The Cult of Siva Or Lessons in Sivagnanabotham
Title | The Cult of Siva Or Lessons in Sivagnanabotham PDF eBook |
Author | Meykaṇṭatēvar |
Publisher | |
Pages | 0 |
Release | 1961 |
Genre | Śaiva Siddhānta |
ISBN |
Cult of Siva
Title | Cult of Siva PDF eBook |
Author | Subodh Kapoor |
Publisher | |
Pages | 327 |
Release | 2002 |
Genre | India |
ISBN | 9788177553260 |
The Dance of Siva
Title | The Dance of Siva PDF eBook |
Author | David Smith |
Publisher | Cambridge University Press |
Pages | 320 |
Release | 2003-11-13 |
Genre | Religion |
ISBN | 9780521528658 |
This is a full account of Siva's Dance of Bliss, which has become a popular symbol in the West for Hinduism and Eastern Mysticism. Siva is one of the two main gods of Hinduism, and his worshippers comprise half of all Hindus. Siva's Dance of Bliss is based on a remarkable Sanskrit poem written by Umapati Sivacarya, Saiva theologian and temple priest in Cidambaram, South India, in the fourteenth century. Starting with the bronze image of Nataraja, King of Dancers, thereafter the Cidambaram temple, its myth and its priests are viewed in the light of the poem. Umapati's Saiva theology is discussed in relation to his life and also in relation to Vedanta and yoga. The iconography and mythology of the Goddess and of other forms of Siva provide necessary perspective. Art from Cidambaram and neighbouring sites illuminates the text.

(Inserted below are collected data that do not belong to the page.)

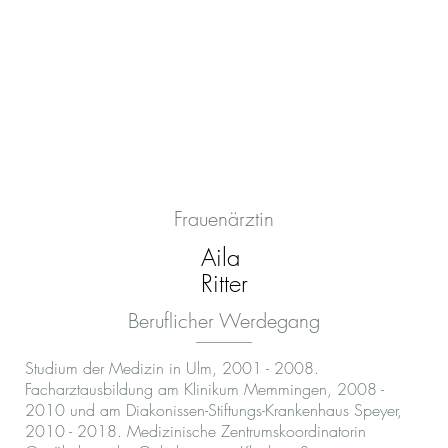
Frauenärztin
Aila
Ritter
Beruflicher Werdegang
Studium der Medizin in Ulm, 2001 - 2008.
Facharztausbildung am Klinikum Memmingen, 2008 -
2010 und am Diakonissen-Stiftungs-Krankenhaus Speyer,
2010 - 2018. Medizinische Zentrumskoordinatorin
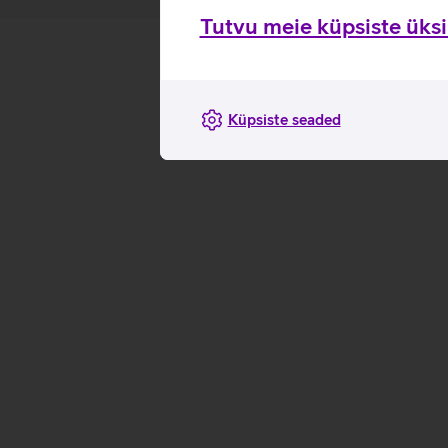
Tutvu meie küpsiste üksik
Küpsiste seaded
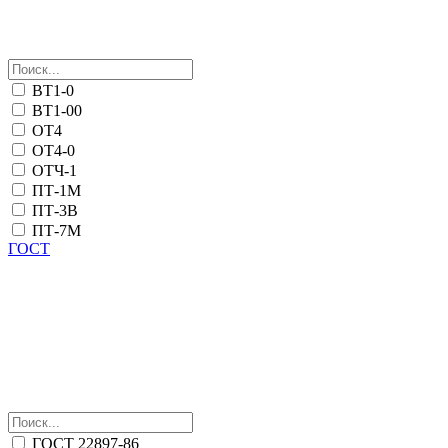
ВТ1-0
ВТ1-00
ОТ4
ОТ4-0
ОТЧ-1
ПТ-1М
ПТ-3В
ПТ-7М
ГОСТ
ГОСТ 22897-86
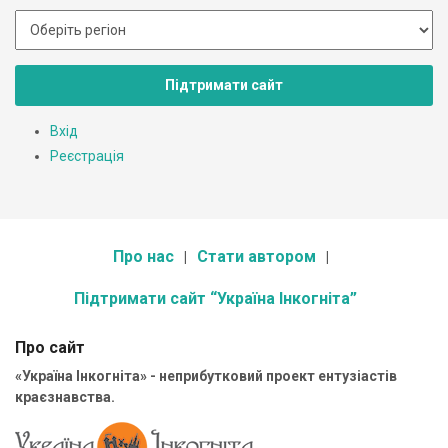
Підтримати сайт
Вхід
Реєстрація
Про нас
Стати автором
Підтримати сайт “Україна Інкогніта”
Про сайт
«Україна Інкогніта» - неприбутковий проект ентузіастів
краєзнавства.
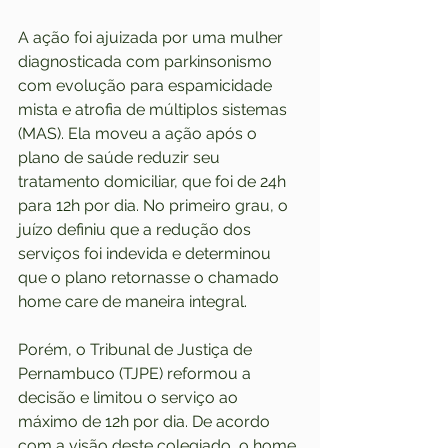
A ação foi ajuizada por uma mulher 
diagnosticada com parkinsonismo 
com evolução para espamicidade 
mista e atrofia de múltiplos sistemas 
(MAS). Ela moveu a ação após o 
plano de saúde reduzir seu 
tratamento domiciliar, que foi de 24h 
para 12h por dia. No primeiro grau, o 
juízo definiu que a redução dos 
serviços foi indevida e determinou 
que o plano retornasse o chamado 
home care de maneira integral.
Porém, o Tribunal de Justiça de 
Pernambuco (TJPE) reformou a 
decisão e limitou o serviço ao 
máximo de 12h por dia. De acordo 
com a visão deste colegiado, o home 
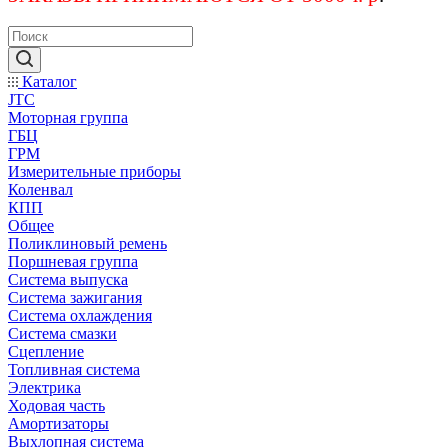
Каталог
JTC
Моторная группа
ГБЦ
ГРМ
Измерительные приборы
Коленвал
КПП
Общее
Поликлиновый ремень
Поршневая группа
Система выпуска
Система зажигания
Система охлаждения
Система смазки
Сцепление
Топливная система
Электрика
Ходовая часть
Амортизаторы
Выхлопная система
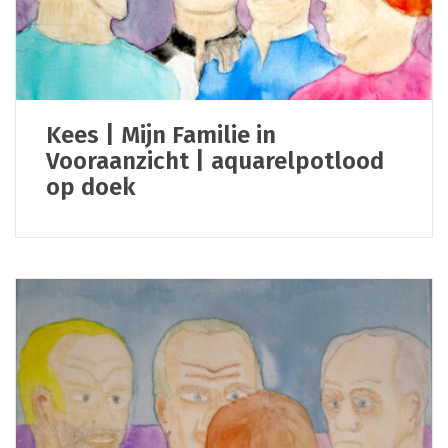
Kees | Mijn Familie in
Vooraanzicht | aquarelpotlood
op doek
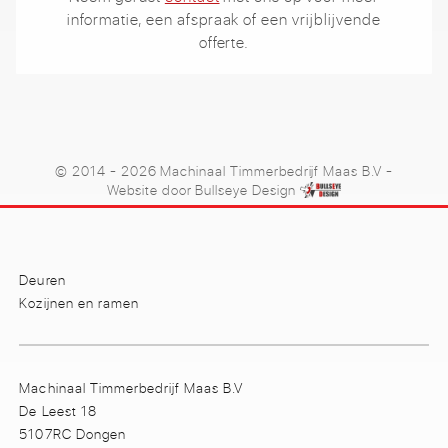
informatie, een afspraak of een vrijblijvende
offerte.
© 2014 - 2026 Machinaal Timmerbedrijf Maas B.V
-
Website door
Bullseye Design
Deuren
Kozijnen en ramen
Machinaal Timmerbedrijf Maas B.V
De Leest 18
5107RC Dongen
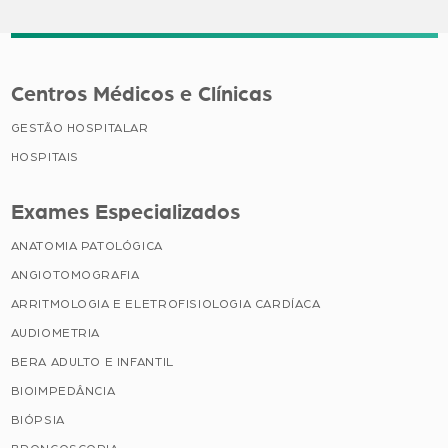
Centros Médicos e Clínicas
GESTÃO HOSPITALAR
HOSPITAIS
Exames Especializados
ANATOMIA PATOLÓGICA
ANGIOTOMOGRAFIA
ARRITMOLOGIA E ELETROFISIOLOGIA CARDÍACA
AUDIOMETRIA
BERA ADULTO E INFANTIL
BIOIMPEDÂNCIA
BIÓPSIA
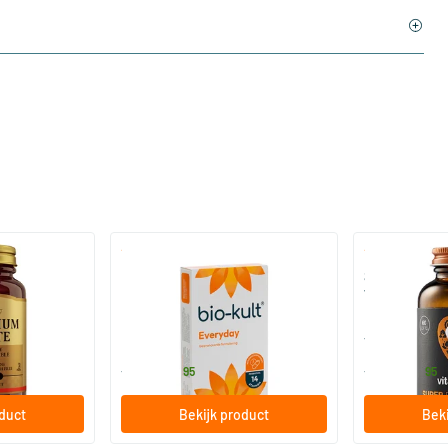
)
(136)
 (Magnesium
Bio-Kult Probiotica
Super D3 Extr
vitamine D
30/​60/​120 capsules
60/​120 so
Bio-Kult
Vitaminstore
13
.
17
.
vanaf
vanaf
95
95
oduct
Bekijk product
Beki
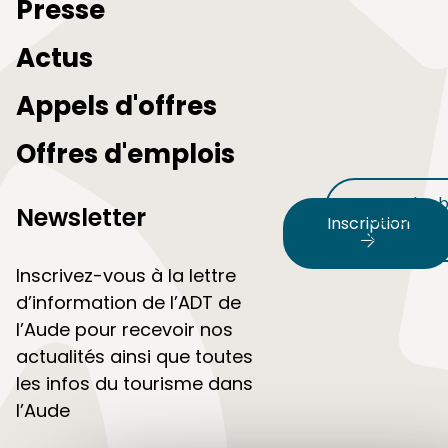
Presse
Actus
Appels d'offres
Offres d'emplois
Nos plus b
Newsletter
découvert
Inscription
audetour
Inscrivez-vous à la lettre
d’information de l’ADT de
l’Aude pour recevoir nos
actualités ainsi que toutes
les infos du tourisme dans
l’Aude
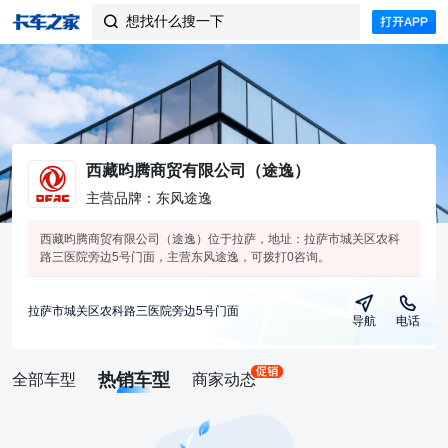
想找什么搜一下

西藏昀腾商贸有限公司（途逸）
主营品牌：东风途逸
西藏昀腾商贸有限公司（途逸）位于拉萨，地址：拉萨市城关区农科
路三医院旁边5号门面，主营东风途逸，可拨打0咨询。
拉萨市城关区农科路三医院旁边5号门面
导航
电话
热销车型
全部车型
商家动态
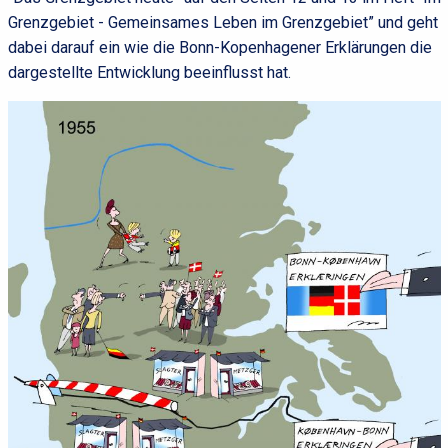
Grenzgebiet - Gemeinsames Leben im Grenzgebiet” und geht
dabei darauf ein wie die Bonn-Kopenhagener Erklärungen die
dargestellte Entwicklung beeinflusst hat.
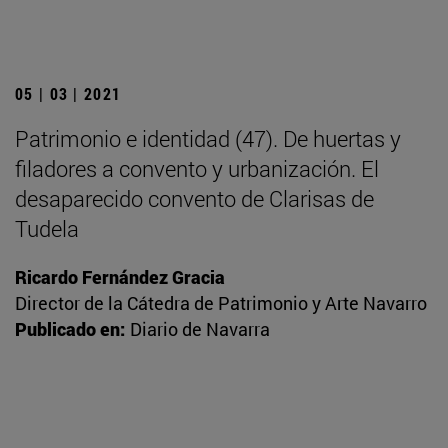
05 | 03 | 2021
Patrimonio e identidad (47). De huertas y
filadores a convento y urbanización. El
desaparecido convento de Clarisas de
Tudela
Ricardo Fernández Gracia
Director de la Cátedra de Patrimonio y Arte Navarro
Publicado en:
Diario de Navarra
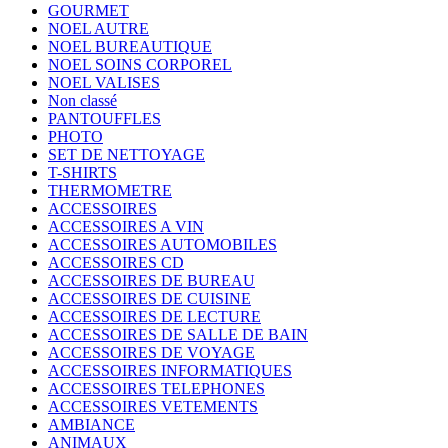
GOURMET
NOEL AUTRE
NOEL BUREAUTIQUE
NOEL SOINS CORPOREL
NOEL VALISES
Non classé
PANTOUFFLES
PHOTO
SET DE NETTOYAGE
T-SHIRTS
THERMOMETRE
ACCESSOIRES
ACCESSOIRES A VIN
ACCESSOIRES AUTOMOBILES
ACCESSOIRES CD
ACCESSOIRES DE BUREAU
ACCESSOIRES DE CUISINE
ACCESSOIRES DE LECTURE
ACCESSOIRES DE SALLE DE BAIN
ACCESSOIRES DE VOYAGE
ACCESSOIRES INFORMATIQUES
ACCESSOIRES TELEPHONES
ACCESSOIRES VETEMENTS
AMBIANCE
ANIMAUX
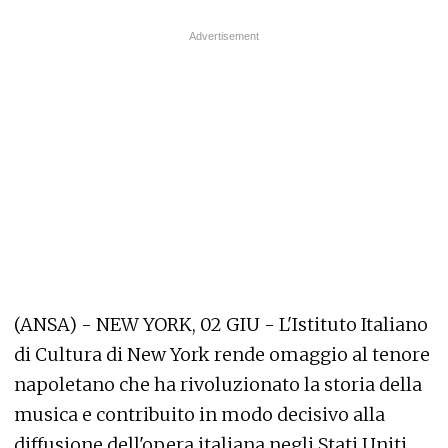
(ANSA) - NEW YORK, 02 GIU - L'Istituto Italiano
di Cultura di New York rende omaggio al tenore
napoletano che ha rivoluzionato la storia della
musica e contribuito in modo decisivo alla
diffusione dell'opera italiana negli Stati Uniti,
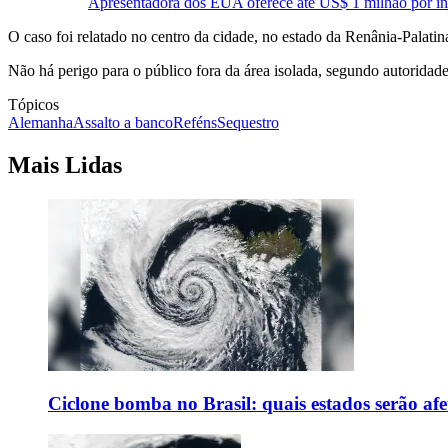
Apresentadora dos EUA oferece até US$ 1 milhão por i
O caso foi relatado no centro da cidade, no estado da Renânia-Palatin
Não há perigo para o público fora da área isolada, segundo autoridade
Tópicos
Alemanha
Assalto a banco
Reféns
Sequestro
Mais Lidas
Ciclone bomba no Brasil: quais estados serão af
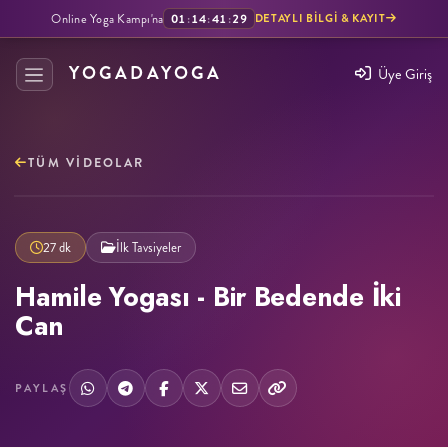
Online Yoga Kampı'na
01
:
14
:
41
:
28
DETAYLI BILGI & KAYIT
YOGADAYOGA
Üye Giriş
TÜM VIDEOLAR
27 dk
İlk Tavsiyeler
Hamile Yogası - Bir Bedende İki
Can
PAYLAŞ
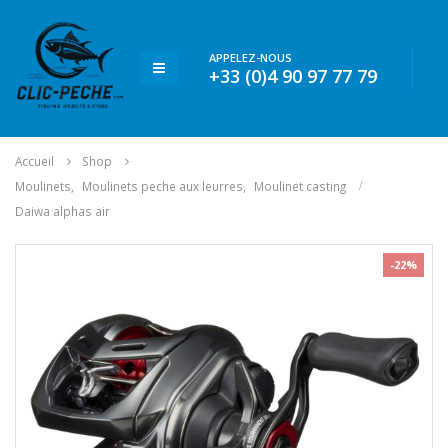
APPELEZ-NOUS
+33 (0)4 90 97 77 79
Accueil
Shop
Moulinets
,
Moulinets peche aux leurres
,
Moulinet casting
Daiwa alphas air
-22%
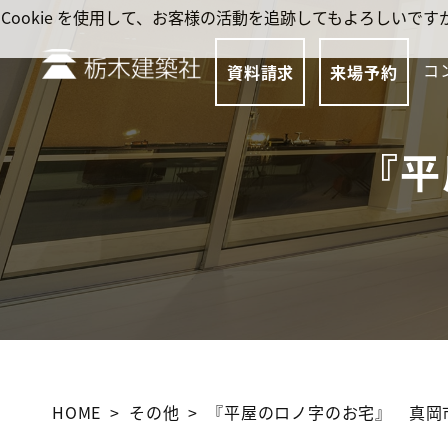
Cookie を使用して、お客様の活動を追跡してもよろしい
コ
資料請求
来場予約
『平
HOME
その他
『平屋のロノ字のお宅』 真岡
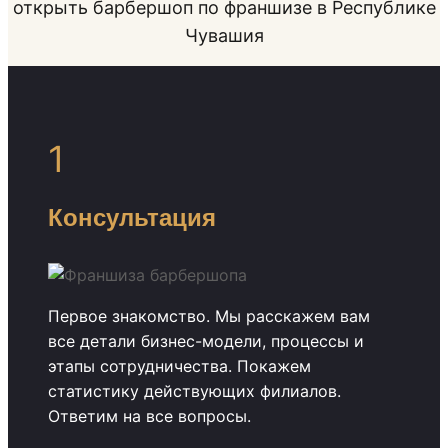
открыть барбершоп по франшизе в Республике
Чувашия
1
Консультация
Первое знакомство. Мы расскажем вам
все детали бизнес-модели, процессы и
этапы сотрудничества. Покажем
статистику действующих филиалов.
Ответим на все вопросы.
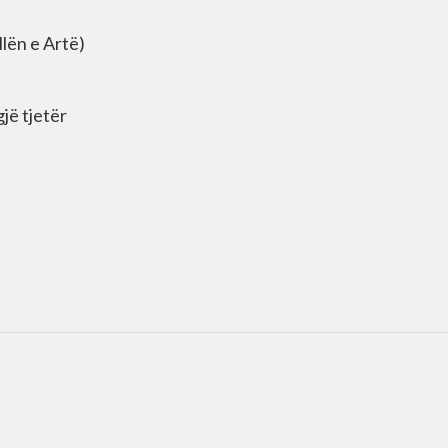
llën e Artë)
jë tjetër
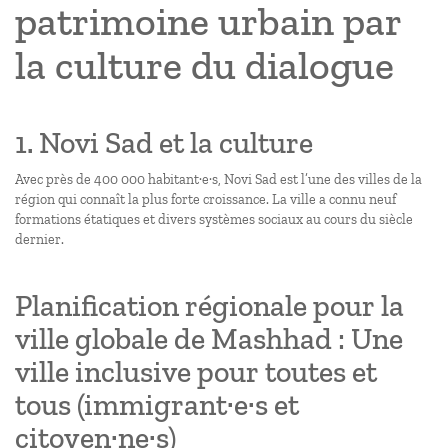
patrimoine urbain par
la culture du dialogue
1. Novi Sad et la culture
Avec près de 400 000 habitant·e·s, Novi Sad est l’une des villes de la
région qui connaît la plus forte croissance. La ville a connu neuf
formations étatiques et divers systèmes sociaux au cours du siècle
dernier.
Planification régionale pour la
ville globale de Mashhad : Une
ville inclusive pour toutes et
tous (immigrant·e·s et
citoyen·ne·s)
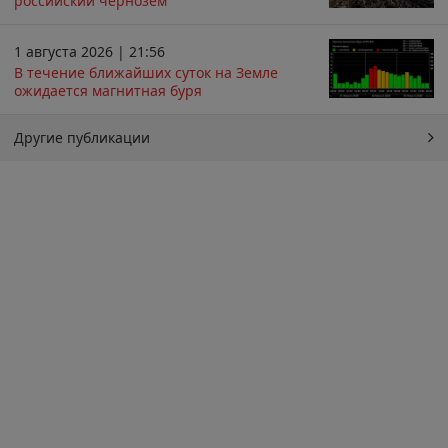
российский чернозём
1 августа 2026 | 21:56
В течение ближайших суток на Земле
ожидается магнитная буря
Другие публикации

Encyclopaedia of Indian Heritage: The cult of Siva
Title | Encyclopaedia of Indian Heritage: The cult of Siva PDF eBook |
Author | Subodh Kapoor |
Publisher | |
Pages | 0 |
Release | 2002 |
Genre | India |
ISBN |
God Inside Out
Title | God Inside Out PDF eBook |
Author | Don Handelman |
Publisher | Oxford University Press |
Pages | 232 |
Release | 1997-06-19 |
Genre | Religion |
ISBN | 0195355288 |
This book offers a new exploration of the mythology of the Hindu god Siva, who spends his time playing dice with his wife, to whom he habitually loses. The result of the game is our world, which turns the god inside-out and changes his internal composition. Hindus maintain that Siva is perpetually absorbed in this game, which is recreated in innumerable stories, poems, paintings, and sculptural carvings. This notion of the god at play, arguee Handelman and Shulman, is one of the most central and expressive veins in the metaphysics elaborated through the centuries, in many idioms and modes, around the god. The book comprises three interlocking essays; the first presents the dice-game proper, in the light of the texts and visual depictions the authors have collected. The second and third chapters take up two mythic "sequels" to the game. Based on their analysis of these sequels, the authors argue that notions of "asceticism" so frequently associated with Siva, with Yoga, and with Hindu religion are, in fact, foreign to Hinduism's inherent logic as reflected in Siva's game of dice. They suggest an alternative reading of this set of practices and ideas, providing startling new insights into Hindu mythology and the major poetic texts from the classical Sanskrit tradition.
Shiva Lingam
Title | Shiva Lingam PDF eBook |
Author | Hargrave Jennings |
Publisher | BoD – Books on Demand |
Pages | 93 |
Release | 2018-11-15 |
Genre | Religion |
ISBN | 3748182090 |
India, beyond all other countries on the face of the earth, is pre-eminently the home of the worship of the Phallus-the Linga puja; it has been so for ages and remains so still. This adoration is said to be one of the chief, if not the leading dogma of the Hindu religion, and there is scarcely a temple throughout the land which has not its Lingam, in many instances this symbol being the only form under which the deity of the sanctuary is worshipped.